A miscarriage during pregnancy can be a very stressful and confusing experience. This causes a person to ask many questions and look for different answers and reasons as to why and how the miscarriage happened.
There are many possible factors that contribute to a miscarriage: an abnormal development of the fetus; the health condition of the mother; a problem with the chromosomes of the fetus; hormones, and; an infection. But most often, the cause of a miscarriage is difficult to pinpoint.
An estimated 10 to 20% of pregnancies end in miscarriage. This number may actually be higher since there are some cases where a miscarriage occurs too early to even tell if the woman is pregnant. This also contributes to the difficulty in finding out what exactly causes miscarriages.
One miscarriage does not mean that a woman has a lesser chance of getting pregnant.
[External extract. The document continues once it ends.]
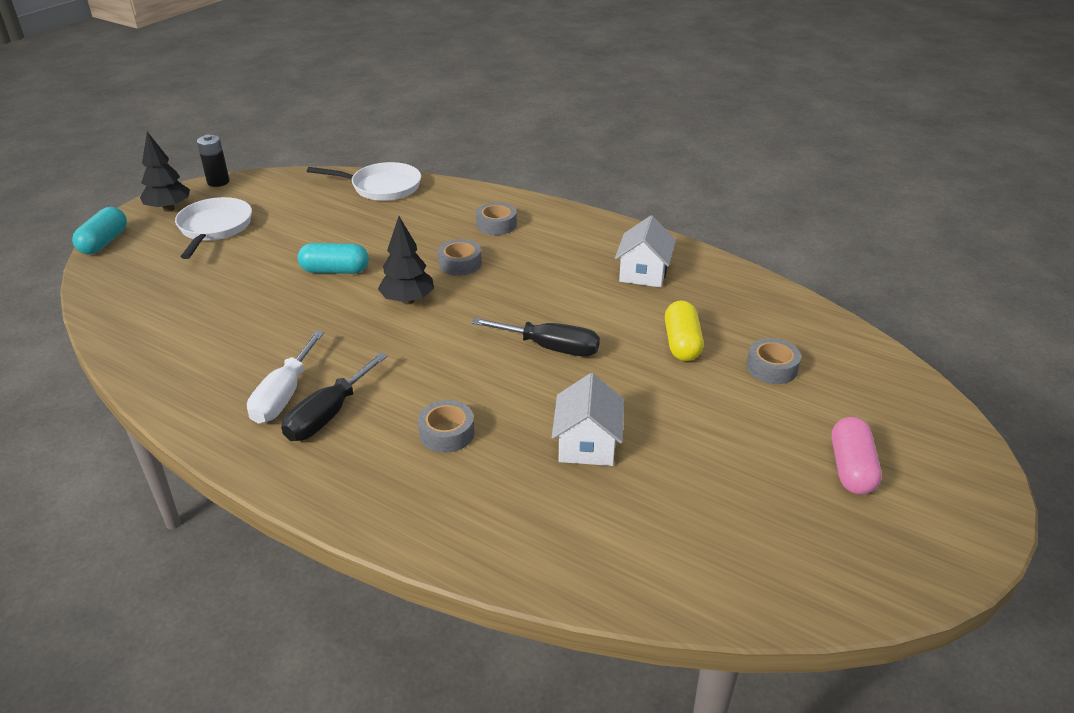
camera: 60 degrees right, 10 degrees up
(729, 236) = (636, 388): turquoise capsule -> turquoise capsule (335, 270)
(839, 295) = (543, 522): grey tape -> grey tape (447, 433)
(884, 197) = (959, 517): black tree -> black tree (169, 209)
There are even some women who have gone through several miscarriages, but eventually went on to having children of their own.
To guide you in the next steps after a miscarriage, below are some suggestions that you can follow before your next pregnancy:
- Ask your doctor if you should go through any special tests like a blood or chromosomal test, to see if there may be underlying causes of miscarriage
- Other tests like an ultrasound, hysteroscopy (a small lighted telescope is used to examine the walls of your fallopian tubes), and other procedures may also be suggested to detect uterine problems
- Give yourself time to physically rest and heal after your miscarriage. This may only take a couple of days.
- This also means emotional healing as some feelings of anger, sadness or guilt may still be lingering. Do not rush the grieving process.
- Maintain a healthy lifestyle:
- Refrain from smoking, drinking alcohol, taking illegal drugs and caffeine
- Watch your weight
- Eat food high in protein, zinc and vitamins
- Take prenatal supplements
Once you feel ready for pregnancy, consult your health care provider, again.
You can also consider the following guidelines if you have had:
- One miscarriage: World Health Organization recommends waiting at least 6 months before trying to conceive, but other evidence shows no harm in conceiving earlier
- Two or more miscarriages: Consult your doctor. She or he may recommend tests find out if there are any underlying causes
- Molar Pregnancy: This is when the tissue in your uterus develops into a benign mass instead of a fetus and the mass has to be removed. Doctors advise waiting six months to a year before trying to get pregnant.
The most important thing to remember is never lose hope. Though these suggestions are not designed to guarantee a successful pregnancy, they are here to help you in your goal to be a parent, just as there are health care providers who are a call, message or email away.